The results of the present study should be considered in the light of methodological strengths and limitations. Firstly, in Gemini, as in many cohort studies, there is an over-representation of parents of white ethnicity with a higher SES, particularly in mid-childhood, compared with the UK population. Parent reports of children’s diets come with inherent limitations, for example, foods not consumed in the presence of the diary keeper, such as in school, may be less accurately reported. The lower energy intake recorded when children were 7-years-of-age, compared to the EAR (7 to10-years-of-age), may reflect underreporting, which is common in dietary surveys, as well as age, as children were at the lower end of the EAR age range [25]. Furthermore, data were collected in 2009/10 and 2014/15 so may underestimate current UPF intakes nationally. The Nova classification system has been criticized for grouping together foods with differing nutritional attributes and because some research groups report lack of inter-assessor agreement, which was minimized in the current study by utilizing multiple coders [45, 46]. The dietary assessment software used (DINO) was not specifically designed for Nova classification and a pragmatic approach was necessary, which may have resulted in systematic errors. Some simple composite items, such as fried mushrooms, were coded in DINO as a single item and the decision was made to classify these as Nova 1, resulting in the small amount of cooking oil not being accounted for in the estimation of culinary ingredients (Nova 2) and energy from Nova 1 being overestimated. Another issue arose with composite dishes such as lasagne, which were generally reported with brand information (if commercially produced) or recipe details (if homemade), but a small number of entries lacked these details, so these were classified as Nova 4. The results presented in Tables 2 and 3 don’t represent a direct comparison between diets at each age as only 592 diet records were completed in mid-childhood compared with 2,591 in toddlerhood. As there is a dearth of data published for very young children, this was considered more appropriate than disregarding data for 1,999 toddlers. Analyses of dietary change (Tables 4 and 5) included only the 570 children with diet records at both ages.
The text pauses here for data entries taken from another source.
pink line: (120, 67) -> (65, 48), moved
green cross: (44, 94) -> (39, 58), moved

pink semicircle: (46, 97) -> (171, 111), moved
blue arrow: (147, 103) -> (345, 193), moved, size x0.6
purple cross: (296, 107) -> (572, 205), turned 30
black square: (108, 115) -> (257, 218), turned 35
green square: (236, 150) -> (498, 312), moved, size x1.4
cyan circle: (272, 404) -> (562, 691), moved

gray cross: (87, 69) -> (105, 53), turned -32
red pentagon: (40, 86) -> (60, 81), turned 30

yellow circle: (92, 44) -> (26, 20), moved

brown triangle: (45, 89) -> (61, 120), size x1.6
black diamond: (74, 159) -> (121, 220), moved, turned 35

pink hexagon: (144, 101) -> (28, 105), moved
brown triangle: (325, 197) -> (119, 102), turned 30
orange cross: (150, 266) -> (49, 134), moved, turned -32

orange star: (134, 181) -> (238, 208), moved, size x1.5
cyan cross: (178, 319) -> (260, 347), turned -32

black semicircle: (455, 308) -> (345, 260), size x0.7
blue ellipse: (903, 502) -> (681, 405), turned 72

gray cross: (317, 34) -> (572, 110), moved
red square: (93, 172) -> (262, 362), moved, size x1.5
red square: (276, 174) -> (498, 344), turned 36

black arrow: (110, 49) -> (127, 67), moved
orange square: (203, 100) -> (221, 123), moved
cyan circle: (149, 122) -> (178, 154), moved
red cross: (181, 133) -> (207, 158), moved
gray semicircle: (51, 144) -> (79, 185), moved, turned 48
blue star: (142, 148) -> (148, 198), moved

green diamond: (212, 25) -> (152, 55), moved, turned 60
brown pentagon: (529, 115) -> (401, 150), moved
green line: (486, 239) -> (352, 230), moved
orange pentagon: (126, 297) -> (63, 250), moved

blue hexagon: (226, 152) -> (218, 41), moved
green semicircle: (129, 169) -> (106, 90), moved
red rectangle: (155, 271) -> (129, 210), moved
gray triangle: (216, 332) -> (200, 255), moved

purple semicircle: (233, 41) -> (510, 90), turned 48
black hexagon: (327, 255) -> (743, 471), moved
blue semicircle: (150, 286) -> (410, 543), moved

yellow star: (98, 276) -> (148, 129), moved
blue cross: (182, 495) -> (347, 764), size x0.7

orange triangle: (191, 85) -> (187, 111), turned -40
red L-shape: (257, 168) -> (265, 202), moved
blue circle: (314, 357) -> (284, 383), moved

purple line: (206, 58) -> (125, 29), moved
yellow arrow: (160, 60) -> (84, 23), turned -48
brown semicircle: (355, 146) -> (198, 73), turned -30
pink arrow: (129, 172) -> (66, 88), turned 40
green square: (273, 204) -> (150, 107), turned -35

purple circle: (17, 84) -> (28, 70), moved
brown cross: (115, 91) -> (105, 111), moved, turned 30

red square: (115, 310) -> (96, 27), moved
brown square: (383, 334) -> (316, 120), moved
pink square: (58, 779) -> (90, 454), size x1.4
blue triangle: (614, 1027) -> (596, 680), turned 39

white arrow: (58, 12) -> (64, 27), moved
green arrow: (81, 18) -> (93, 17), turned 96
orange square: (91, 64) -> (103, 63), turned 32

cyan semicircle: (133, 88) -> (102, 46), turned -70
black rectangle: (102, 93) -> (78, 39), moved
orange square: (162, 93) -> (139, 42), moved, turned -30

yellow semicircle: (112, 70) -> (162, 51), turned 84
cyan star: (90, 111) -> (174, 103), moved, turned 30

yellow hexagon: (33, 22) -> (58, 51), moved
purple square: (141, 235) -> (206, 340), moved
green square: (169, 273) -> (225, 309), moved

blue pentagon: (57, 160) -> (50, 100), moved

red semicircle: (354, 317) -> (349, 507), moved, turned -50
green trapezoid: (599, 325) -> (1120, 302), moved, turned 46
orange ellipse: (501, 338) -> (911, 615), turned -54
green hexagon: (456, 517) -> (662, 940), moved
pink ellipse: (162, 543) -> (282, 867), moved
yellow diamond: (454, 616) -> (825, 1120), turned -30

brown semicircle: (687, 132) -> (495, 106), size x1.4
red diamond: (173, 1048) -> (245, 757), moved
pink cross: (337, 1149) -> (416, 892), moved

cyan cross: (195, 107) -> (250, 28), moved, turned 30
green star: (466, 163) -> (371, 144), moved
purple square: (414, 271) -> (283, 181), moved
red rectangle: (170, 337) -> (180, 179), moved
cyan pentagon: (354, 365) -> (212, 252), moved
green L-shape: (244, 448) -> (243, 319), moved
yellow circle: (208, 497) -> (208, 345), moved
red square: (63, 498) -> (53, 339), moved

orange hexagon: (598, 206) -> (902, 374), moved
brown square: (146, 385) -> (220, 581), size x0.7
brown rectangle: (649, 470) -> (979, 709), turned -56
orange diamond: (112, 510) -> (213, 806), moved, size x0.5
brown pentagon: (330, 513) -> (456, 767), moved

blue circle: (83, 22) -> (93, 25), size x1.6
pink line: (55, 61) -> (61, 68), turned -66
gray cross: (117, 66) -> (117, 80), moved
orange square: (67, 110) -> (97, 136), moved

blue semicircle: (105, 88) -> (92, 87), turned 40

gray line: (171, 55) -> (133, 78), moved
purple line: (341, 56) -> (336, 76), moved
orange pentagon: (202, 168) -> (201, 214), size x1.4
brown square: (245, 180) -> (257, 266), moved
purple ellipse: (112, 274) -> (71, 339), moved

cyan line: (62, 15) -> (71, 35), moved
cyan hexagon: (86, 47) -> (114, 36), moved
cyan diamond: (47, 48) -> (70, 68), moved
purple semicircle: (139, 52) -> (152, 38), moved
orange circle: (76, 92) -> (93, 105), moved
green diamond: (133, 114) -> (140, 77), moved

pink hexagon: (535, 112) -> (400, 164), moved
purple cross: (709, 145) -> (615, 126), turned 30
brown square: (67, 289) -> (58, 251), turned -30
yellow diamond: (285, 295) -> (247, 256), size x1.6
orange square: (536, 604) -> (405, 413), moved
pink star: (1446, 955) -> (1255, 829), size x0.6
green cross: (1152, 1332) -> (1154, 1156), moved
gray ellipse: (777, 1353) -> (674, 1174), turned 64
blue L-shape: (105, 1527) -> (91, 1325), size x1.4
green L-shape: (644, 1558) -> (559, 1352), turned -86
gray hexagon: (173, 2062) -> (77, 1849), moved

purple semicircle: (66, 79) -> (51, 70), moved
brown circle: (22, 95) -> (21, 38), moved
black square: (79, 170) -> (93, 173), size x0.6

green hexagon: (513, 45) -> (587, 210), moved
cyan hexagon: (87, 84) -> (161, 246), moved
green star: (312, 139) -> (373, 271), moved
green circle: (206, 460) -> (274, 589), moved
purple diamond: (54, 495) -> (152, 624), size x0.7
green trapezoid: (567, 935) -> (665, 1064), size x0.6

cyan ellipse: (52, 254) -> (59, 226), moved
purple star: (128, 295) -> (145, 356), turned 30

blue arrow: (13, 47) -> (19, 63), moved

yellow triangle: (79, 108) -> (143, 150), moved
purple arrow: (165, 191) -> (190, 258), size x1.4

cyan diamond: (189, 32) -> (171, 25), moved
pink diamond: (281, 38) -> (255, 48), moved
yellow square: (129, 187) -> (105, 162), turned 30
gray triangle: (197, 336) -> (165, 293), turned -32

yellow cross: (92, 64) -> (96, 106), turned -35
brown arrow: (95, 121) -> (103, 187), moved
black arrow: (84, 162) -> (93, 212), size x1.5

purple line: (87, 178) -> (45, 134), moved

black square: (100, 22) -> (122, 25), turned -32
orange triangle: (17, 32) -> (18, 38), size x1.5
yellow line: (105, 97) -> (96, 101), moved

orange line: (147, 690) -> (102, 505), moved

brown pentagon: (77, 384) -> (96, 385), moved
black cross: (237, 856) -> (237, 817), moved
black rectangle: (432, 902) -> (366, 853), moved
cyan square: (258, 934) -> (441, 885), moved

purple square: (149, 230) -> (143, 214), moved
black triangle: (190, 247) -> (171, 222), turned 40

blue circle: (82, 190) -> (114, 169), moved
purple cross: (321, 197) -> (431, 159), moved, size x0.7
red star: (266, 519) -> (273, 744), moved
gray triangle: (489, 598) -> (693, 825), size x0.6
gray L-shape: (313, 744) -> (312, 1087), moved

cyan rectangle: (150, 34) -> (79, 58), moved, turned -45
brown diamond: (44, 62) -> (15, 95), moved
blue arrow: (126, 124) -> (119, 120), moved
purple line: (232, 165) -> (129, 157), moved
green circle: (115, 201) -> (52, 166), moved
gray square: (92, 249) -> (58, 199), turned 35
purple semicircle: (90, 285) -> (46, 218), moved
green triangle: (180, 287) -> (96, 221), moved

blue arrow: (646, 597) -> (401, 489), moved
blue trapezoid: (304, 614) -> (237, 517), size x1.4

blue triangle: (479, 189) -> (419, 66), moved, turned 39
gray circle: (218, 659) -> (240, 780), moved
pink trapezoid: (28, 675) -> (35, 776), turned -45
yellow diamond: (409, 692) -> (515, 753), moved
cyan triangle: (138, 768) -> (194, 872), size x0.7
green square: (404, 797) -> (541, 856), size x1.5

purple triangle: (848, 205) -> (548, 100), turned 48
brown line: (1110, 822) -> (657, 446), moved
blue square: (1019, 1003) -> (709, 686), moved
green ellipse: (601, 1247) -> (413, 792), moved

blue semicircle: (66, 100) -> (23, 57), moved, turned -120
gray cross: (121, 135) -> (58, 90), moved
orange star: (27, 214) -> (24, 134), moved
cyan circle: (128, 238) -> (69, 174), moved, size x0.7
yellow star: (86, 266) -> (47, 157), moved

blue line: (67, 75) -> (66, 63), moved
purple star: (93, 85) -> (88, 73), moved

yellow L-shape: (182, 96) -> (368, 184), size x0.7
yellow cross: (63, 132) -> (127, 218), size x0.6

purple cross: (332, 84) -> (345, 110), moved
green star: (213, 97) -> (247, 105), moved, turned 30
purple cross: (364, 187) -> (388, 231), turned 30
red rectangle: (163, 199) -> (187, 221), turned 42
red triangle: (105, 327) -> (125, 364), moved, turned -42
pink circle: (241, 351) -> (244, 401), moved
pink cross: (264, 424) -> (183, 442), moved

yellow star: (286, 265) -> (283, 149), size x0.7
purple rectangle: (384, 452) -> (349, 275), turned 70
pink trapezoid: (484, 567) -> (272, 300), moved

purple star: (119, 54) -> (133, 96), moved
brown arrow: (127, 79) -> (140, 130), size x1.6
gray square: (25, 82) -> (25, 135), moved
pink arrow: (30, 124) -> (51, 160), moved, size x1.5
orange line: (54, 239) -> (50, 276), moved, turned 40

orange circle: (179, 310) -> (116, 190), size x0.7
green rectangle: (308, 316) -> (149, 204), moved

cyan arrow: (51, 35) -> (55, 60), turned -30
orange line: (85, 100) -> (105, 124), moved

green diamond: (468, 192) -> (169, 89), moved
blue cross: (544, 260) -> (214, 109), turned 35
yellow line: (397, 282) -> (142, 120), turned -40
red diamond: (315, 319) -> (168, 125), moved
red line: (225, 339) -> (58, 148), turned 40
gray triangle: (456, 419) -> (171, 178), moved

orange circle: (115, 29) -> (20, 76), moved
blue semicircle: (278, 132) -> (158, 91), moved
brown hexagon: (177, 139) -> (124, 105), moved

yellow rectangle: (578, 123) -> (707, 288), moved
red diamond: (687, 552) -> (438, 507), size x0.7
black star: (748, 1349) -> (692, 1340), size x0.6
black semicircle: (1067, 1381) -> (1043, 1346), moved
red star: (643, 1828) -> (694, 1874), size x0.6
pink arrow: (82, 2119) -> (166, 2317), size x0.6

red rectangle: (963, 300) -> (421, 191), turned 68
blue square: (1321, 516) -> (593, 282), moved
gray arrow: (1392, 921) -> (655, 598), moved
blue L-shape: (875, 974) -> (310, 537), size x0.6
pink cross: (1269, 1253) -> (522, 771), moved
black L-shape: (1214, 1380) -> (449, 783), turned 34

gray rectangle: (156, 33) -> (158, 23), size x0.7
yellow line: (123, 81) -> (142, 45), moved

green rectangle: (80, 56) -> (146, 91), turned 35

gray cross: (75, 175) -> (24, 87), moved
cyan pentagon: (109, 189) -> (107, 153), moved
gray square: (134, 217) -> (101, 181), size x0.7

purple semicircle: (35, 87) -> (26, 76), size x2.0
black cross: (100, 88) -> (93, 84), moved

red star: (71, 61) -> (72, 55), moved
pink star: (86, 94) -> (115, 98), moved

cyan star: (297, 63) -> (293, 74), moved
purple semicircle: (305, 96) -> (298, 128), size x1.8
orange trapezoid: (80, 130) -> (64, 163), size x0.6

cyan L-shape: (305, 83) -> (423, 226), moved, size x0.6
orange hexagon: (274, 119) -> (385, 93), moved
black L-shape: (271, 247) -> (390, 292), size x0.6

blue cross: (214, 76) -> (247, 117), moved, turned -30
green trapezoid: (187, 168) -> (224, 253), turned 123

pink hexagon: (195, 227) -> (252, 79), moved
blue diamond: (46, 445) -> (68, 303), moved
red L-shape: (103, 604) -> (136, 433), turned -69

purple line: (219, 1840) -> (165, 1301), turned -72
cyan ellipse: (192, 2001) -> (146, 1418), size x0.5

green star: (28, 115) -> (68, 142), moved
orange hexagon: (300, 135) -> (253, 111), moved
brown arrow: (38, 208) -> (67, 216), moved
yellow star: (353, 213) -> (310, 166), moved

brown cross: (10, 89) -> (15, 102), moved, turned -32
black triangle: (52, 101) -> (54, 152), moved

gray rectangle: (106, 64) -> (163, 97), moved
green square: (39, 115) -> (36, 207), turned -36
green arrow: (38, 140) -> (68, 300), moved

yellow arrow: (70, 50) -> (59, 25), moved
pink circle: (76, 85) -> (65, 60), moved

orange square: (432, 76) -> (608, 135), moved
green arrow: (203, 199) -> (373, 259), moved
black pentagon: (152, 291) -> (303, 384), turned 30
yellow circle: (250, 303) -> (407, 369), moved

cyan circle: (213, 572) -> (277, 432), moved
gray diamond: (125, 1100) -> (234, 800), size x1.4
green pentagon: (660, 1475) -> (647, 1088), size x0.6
In conclusion, UPF intake was high in toddlerhood and mid-childhood in the UK and recommended free sugar and sodium limits were exceeded. In toddlerhood the principal UPFs consumed were those typically marketed as healthy options, including flavoured yogurts and higher-fiber breakfast cereals, whereas in mid-childhood puddings and sweet cereal products and white breads were most common. Higher UPF intake at both time points was associated with higher free sugar and sodium intakes, and in mid-childhood, a negative association with fiber was observed. UPF intake in toddlerhood was predictive of UPF intake in mid-childhood. Integrated policies are needed to provide children with diets with fewer ultra-processed foods in order to lay the foundations for a healthy diet in adulthood.